Per avere qualche informazione, Don Giacomo si rivolge al sacrestano Antonio, al corrente di tutto ciò che succede nella piccola città. Così il prete apprende che Marta si è data a più uomini per bisogno ed ora ha una relazione con un uomo sposato, Giulio Ferrara. E la moglie del Ferrara, consapevole della condotta del marito, vive la situazione con estremo dolore.
Così don Giacomo si precipita da Marta. trova la donna alquanto ben sistemata nella casa che ha visto morire il suo primo compagno. Tenta un dialogo con lei, le esprime la sua idea di non averla aiutata a suo tempo come avrebbe dovuto, ma la donna risponde con un tentativo di seduzione, dal quale don Giacomo fugge atterrito.
È facile per lui convincersi che aveva intenzioni pure verso la donna; in realtà, sia pure in piccola parte, ha assaggiato il sapore della carne e ne ha provato piacere, misto al terrore e al disgusto. Manca di sincerità anche col suo confessore e scivola verso uno stato d'animo sempre più torbido. Finché un giorno il sacrestano gli dice che il Ferrara ha interrotto con Marta e lei è disperata.

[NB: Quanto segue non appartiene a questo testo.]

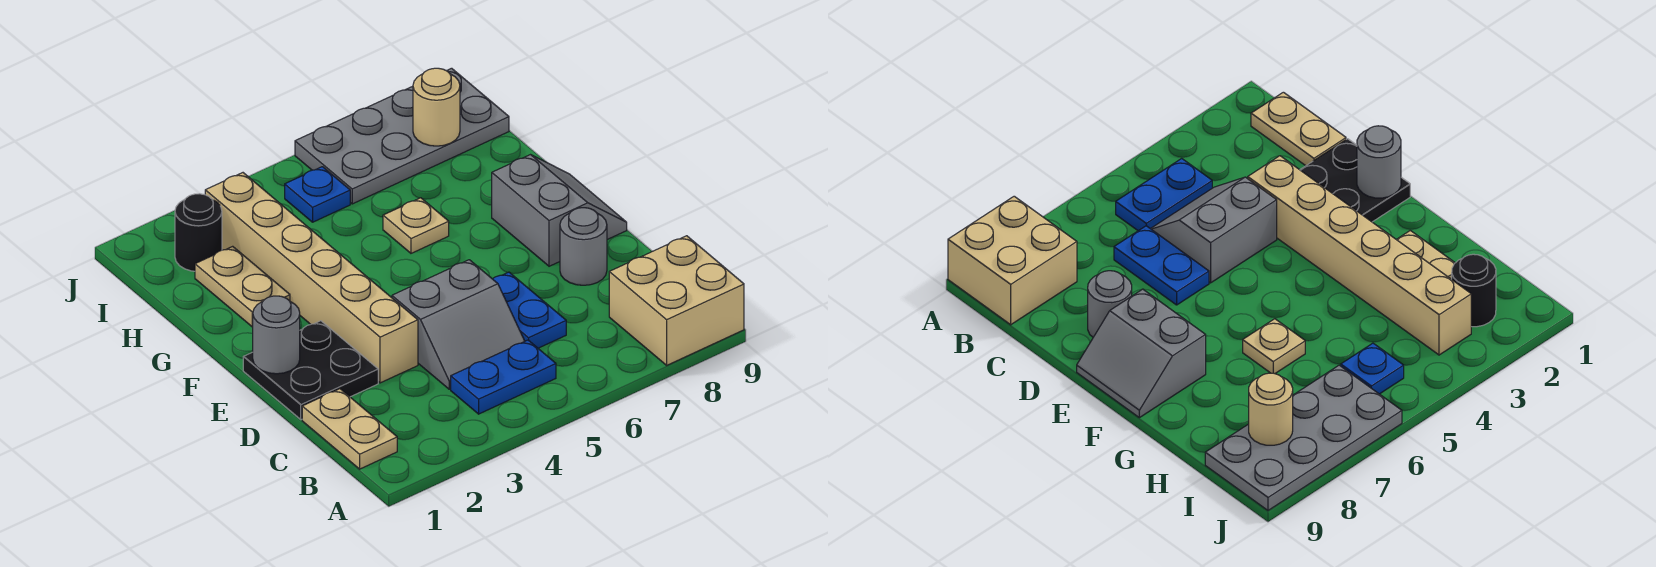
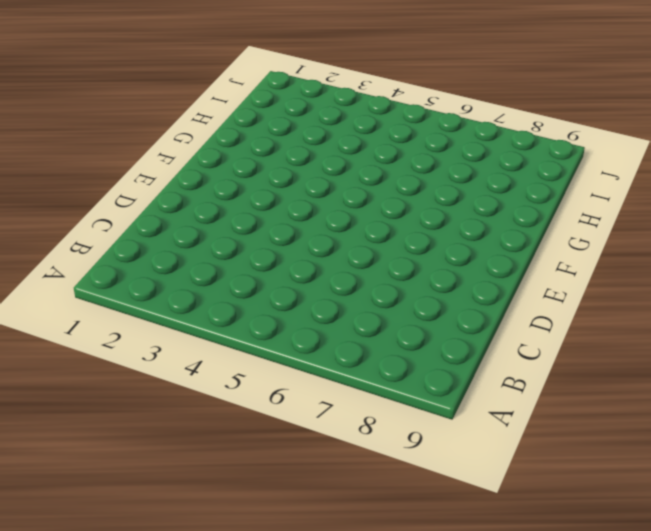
none -> tan 2x2 brick [609,236,744,365]
none -> tan 1x2 plate [302,389,397,469]
none -> blue 1x2 plate [451,340,556,414]

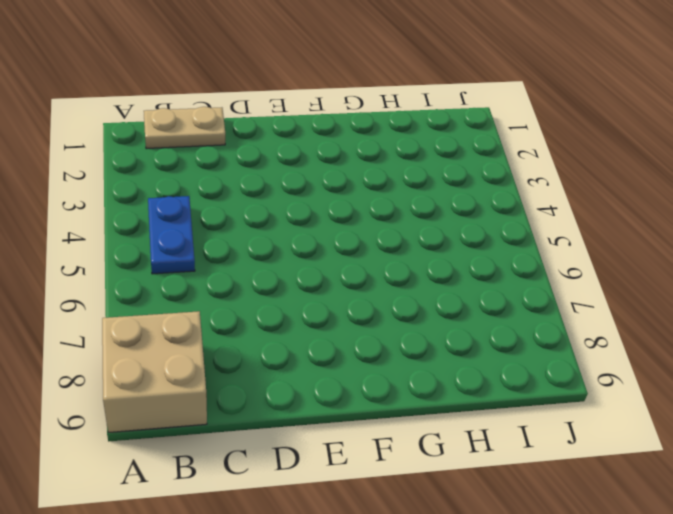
none -> grey 2x2 slope [392,260,525,389]
none -> blue 1x2 plate [493,272,566,348]
none -> black 2x2 plate [243,321,378,419]

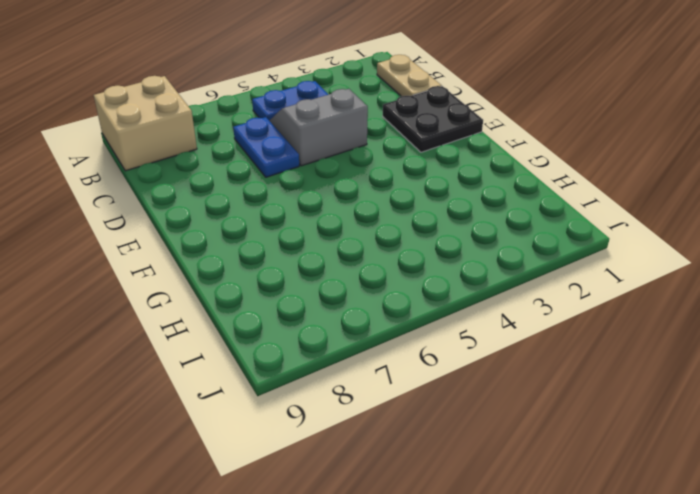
none -> tan 1x6 brick [205,173,418,383]
none -> grey 1x1 round brick [560,208,607,285]
none -> grey 2x2 slope [492,155,627,266]

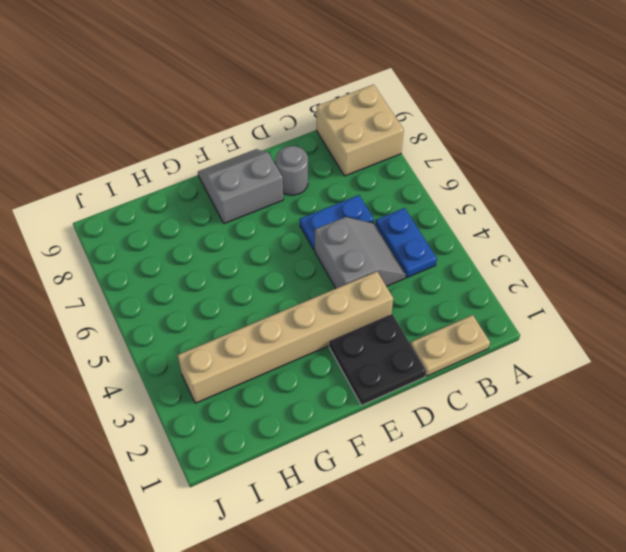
none -> tan 1x2 plate [195,246,290,327]
none -> tan 1x1 plate [383,198,449,253]
none -> black 1x1 round brick [175,194,222,271]

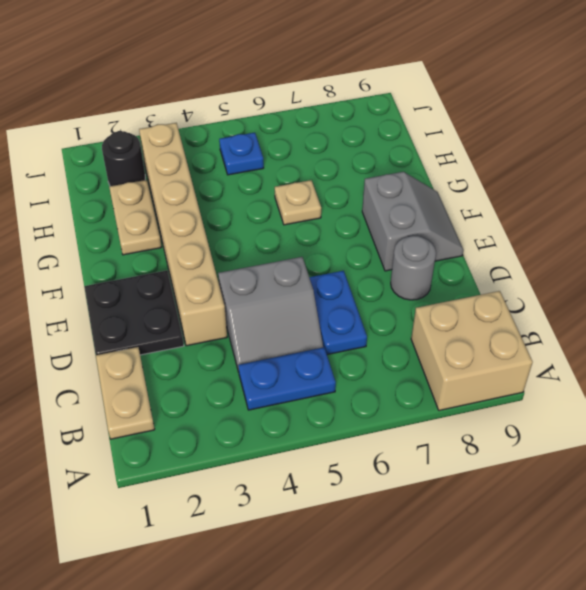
none -> grey 2x4 plate [295,68,509,204]
none -> grey 1x1 round brick [253,296,300,374]
none -> tan 1x1 round brick [413,68,460,146]

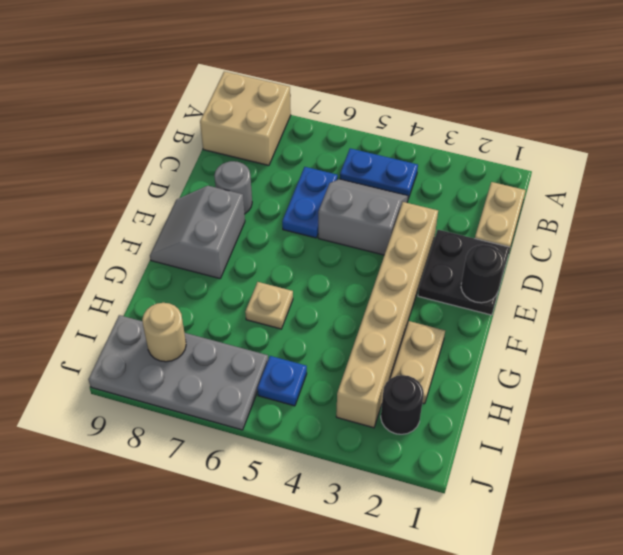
black 1x1 round brick [461,245,504,303] -> grey 1x1 round brick [253,296,300,374]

Marta arriva una sera, simile a quella di un anno prima, quando era venuta la prima volta. Si rivolge di nuovo a don Giacomo e chiede se può essere confessata e assolta, immediatamente. Ciò accade, non prima che don Giacomo sia stato ancora troppo duro, per una reazione verso lo stato in cui si trova e che lui per primo riconosce come sbagliato e perdente. Ma, come un demonio, non può evitare di umiliare la donna e di renderle amara l'assoluzione, prospettandole un futuro di espiazione quasi feroce.
Uscito poi per una festa di nozze, rimedia un po' di pace nell'ebbrezza del convito. E come una folgore gli giunge una chiamata dall'ospedale, dove qualcuno sta morendo. La donna è Marta che si è sparata e non riesce a salvarsi.
Ancora una volta don Giacomo si trova di fronte a un corpo senza vita, trattato come una cosa ingombrante, ma ora sa che non può assolversi, che l'espiazione ad altri non tocca, se non a lui. L'indomani accompagnerà il funerale della donna nel campo dedicato ai bimbi morti privi di battesimo, giacché la suicida non può avere una sepoltura cristiana.
E da questo luogo di pace, il cimitero dei bambini come lo chiamano in città, Don Giacomo inizia la sua lenta risalita. Non più prigioniero della propria sincera vocazione, sarà più umano e saprà cogliere, giorno dopo giorno, le piccole cose che Don Paolo gli aveva più volte indicate come viatico di una lunga e imperfetta esistenza.